• **What the task asks**: Please reproduce every line of the records below word for word.

• **Raw data**:
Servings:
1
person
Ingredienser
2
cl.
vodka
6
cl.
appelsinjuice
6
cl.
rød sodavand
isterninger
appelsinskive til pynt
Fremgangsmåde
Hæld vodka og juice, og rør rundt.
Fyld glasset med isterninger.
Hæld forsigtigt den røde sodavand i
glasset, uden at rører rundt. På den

• **Reply**:
Servings:
1
person
Ingredienser
2
cl.
vodka
6
cl.
appelsinjuice
6
cl.
rød sodavand
isterninger
appelsinskive til pynt
Fremgangsmåde
Hæld vodka og juice, og rør rundt.
Fyld glasset med isterninger.
Hæld forsigtigt den røde sodavand i
glasset, uden at rører rundt. På den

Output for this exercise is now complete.